Is there any specific impact to investment compliance? Certainly some of the challenges already mentioned such as the need to ensure confidentiality when actively monitoring trading activity are heightened even further when conducted from the confines of the family home. The technological demands imposed by typically data-hungry Order Management Systems (“OMS”) should also not be underestimated, from the need to have high-speed internet to having more than one computer screen.

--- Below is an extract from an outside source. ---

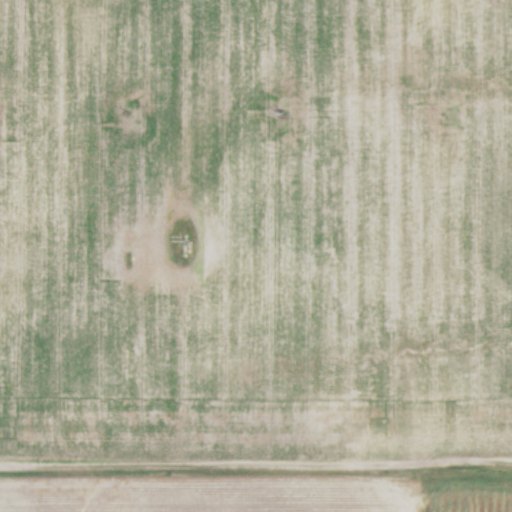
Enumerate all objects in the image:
road: (96, 240)
road: (255, 481)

A truly mixed bag of impacts I think you’ll agree! Let’s finish off with a positive one though……. a study conducted in March and April of this year by OnePoll in conjunction with GoTo and LogMeIn found that over 75% feel guilty about the adverse impact their commute has on the environment. Aside from a reduction in emissions and greenhouse gases from vehicles, the energy needed to power large office buildings is greatly reduced while we work from home, as are consumables such as ink cartridges and disposable coffee cups. This is to a certain extent offset by the corresponding increase in energy consumption as a result of people working from home but it is commonly accepted that the benefits outweigh the drawbacks. Once employers and employees alike overcome the initial logistical and psychological adjustments needed to adapt to this new way of working, it’s difficult to see this as being anything but a positive development in peoples’ lives. To quote German physicist Georg Lichtenberg, “I cannot say whether things will get better if we change; what I can say is they must change if they are to get better.”